Over the last few years. Congress has considered legislation to eliminate FPC's authority to regulate wellhead prices. One measure, which was passed in the Senate in 1975, specified immediate deregulation of new gas sales from onshore production and deregulation of gas produced offshore beginning in 1981. Similar bills have again been introduced in Congress this session. If adopted, this kind of legislation would cause new contract gas prices to approach the even higher intrastate prices. In response to emergency conditions created by last winter's cold weather, Congress did pass the Natural Gas Emergency Act of 1977. This act in effect deregulates wellhead gas prices temporarily. The law permits interstate pipelines to make emergency purchases of gas at prices above the $1.42 per MCF ceiling until July 31,1977. The President has the authority to establish prices made under the act, and presidential discretion is expected to keep prices from rising above $2.25 per MCF.

Higher and escalating wellhead prices for natural gas are bound to result in increasing retail gas prices for several years to come, and in all likelihood, increases in wellhead prices will result in even greater than one-to-one increases in the price of gas to consumers. The compressors that move gas through pipelines are also powered by gas. Therefore, an increase in the wellhead price of gas also means an increase in pipeline operating costs which will be passed on to consumers as shown in the table.

Even with complete and immediate deregulation, however, average wellhead prices will not rise up to intrastate levels overnight. Higher wellhead prices for new contracts will be "rolled in" as old contracts expire causing the average gas price to increase slowly. In any year new contract gas supplies from domestic sources comprise only a small fraction of total gas under contract. The full impact of new contract prices will be realized only after the change has been in effect for 5 to 10 years.

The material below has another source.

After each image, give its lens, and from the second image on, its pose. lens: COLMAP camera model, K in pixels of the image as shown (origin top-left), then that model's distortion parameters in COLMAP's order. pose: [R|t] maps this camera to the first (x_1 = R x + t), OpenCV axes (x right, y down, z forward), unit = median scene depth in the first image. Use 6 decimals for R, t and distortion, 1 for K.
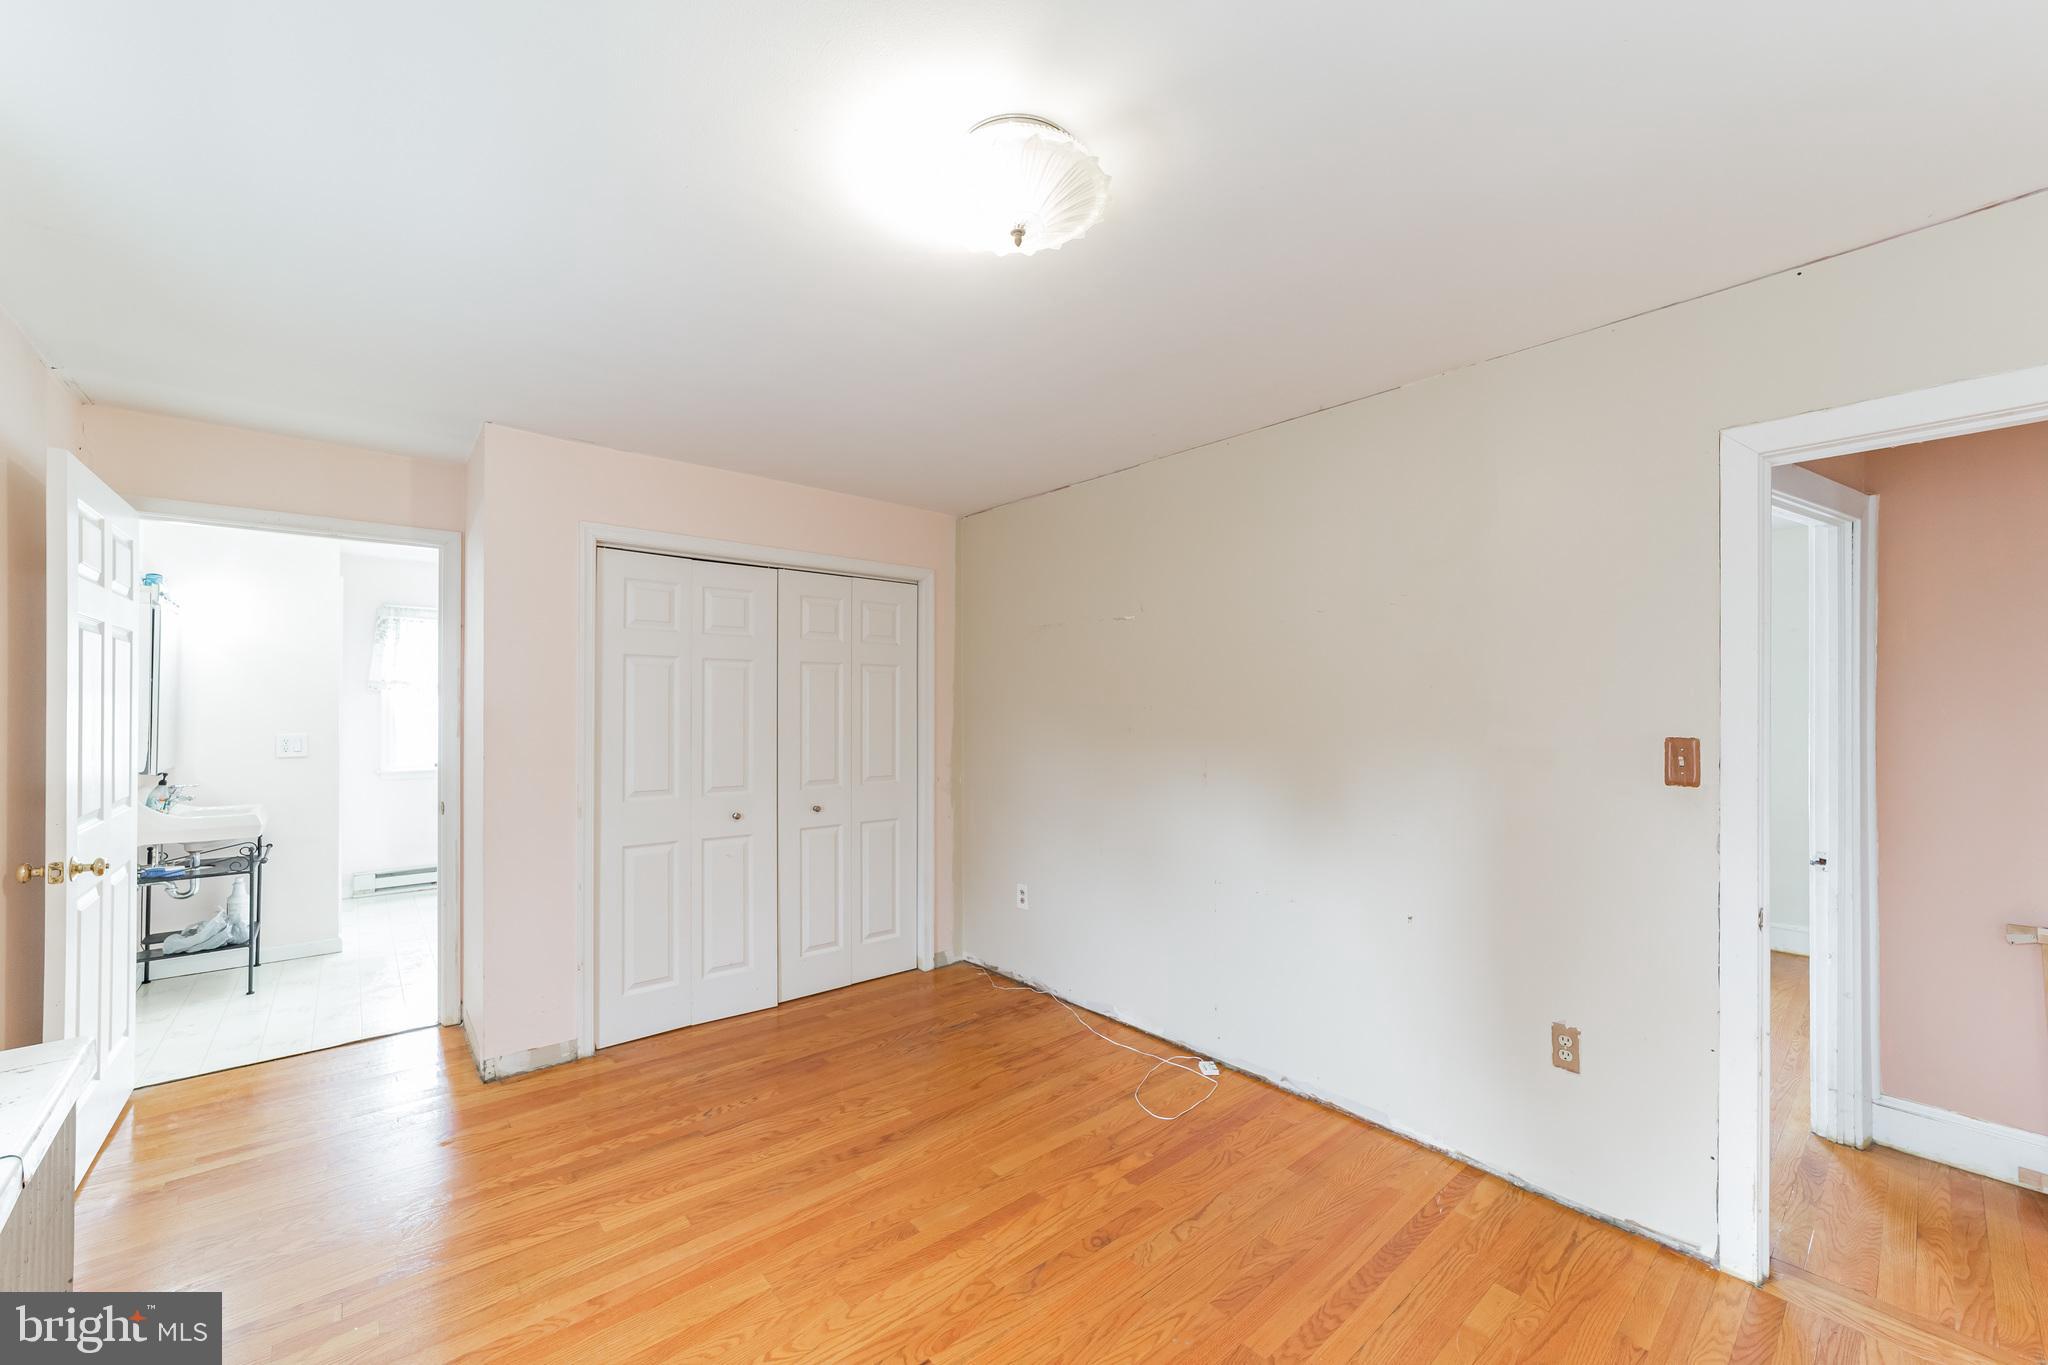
lens RADIAL K [[787.9, 0, 1004.9], [0, 787.9, 708.1], [0, 0, 1]] dist [-0.000606, 0.000336]
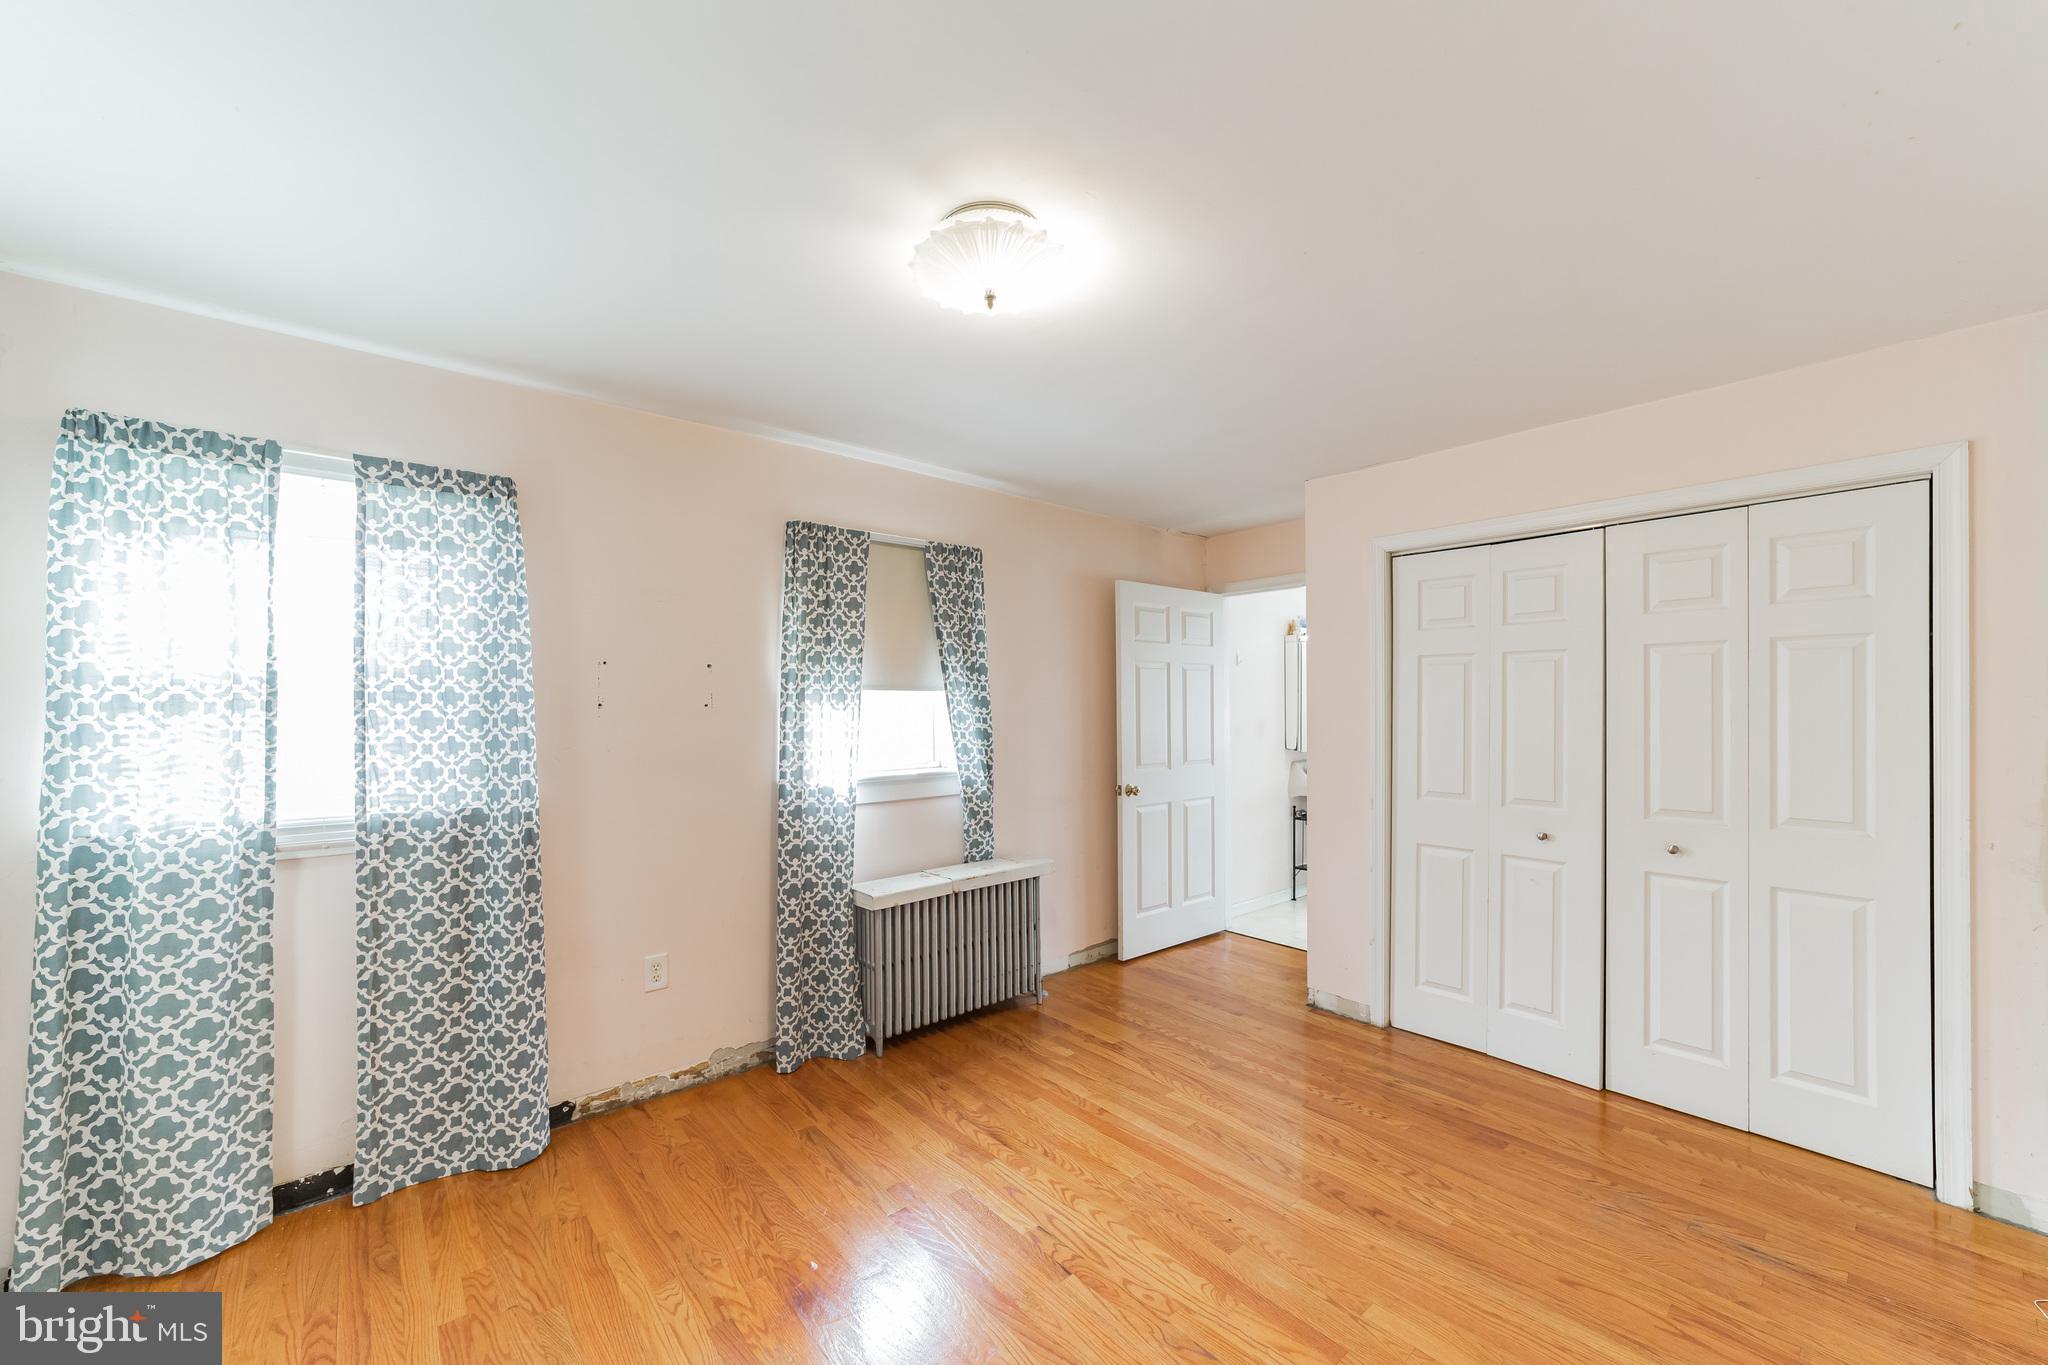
lens RADIAL K [[787.9, 0, 1004.9], [0, 787.9, 708.1], [0, 0, 1]] dist [-0.000606, 0.000336]
pose [[0.004235, 0.000621, -0.999991, 0.563075], [0.003940, 0.999992, 0.000638, -0.002980], [0.999983, -0.003943, 0.004233, 0.477139]]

Gas users in Illinois and throughout the nation will pay higher prices for gas in the next 5 to 10 years. Higher prices are needed to stimulate exploration and development for new supplies of natural gas. Higher prices will also encourage conservation and switching to other fuels. Natural gas will continue to provide the bulk of Illinois' gas needs in the next 5 to 10 years. Gas shortages will prevail until production for interstate transmission catches up with demand. Supplies will be augmented by LNG imports, SNG production from liquid hydrocarbons, and perhaps to a small extent, by coal gasification. All of these alternatives are more expensive than natural gas.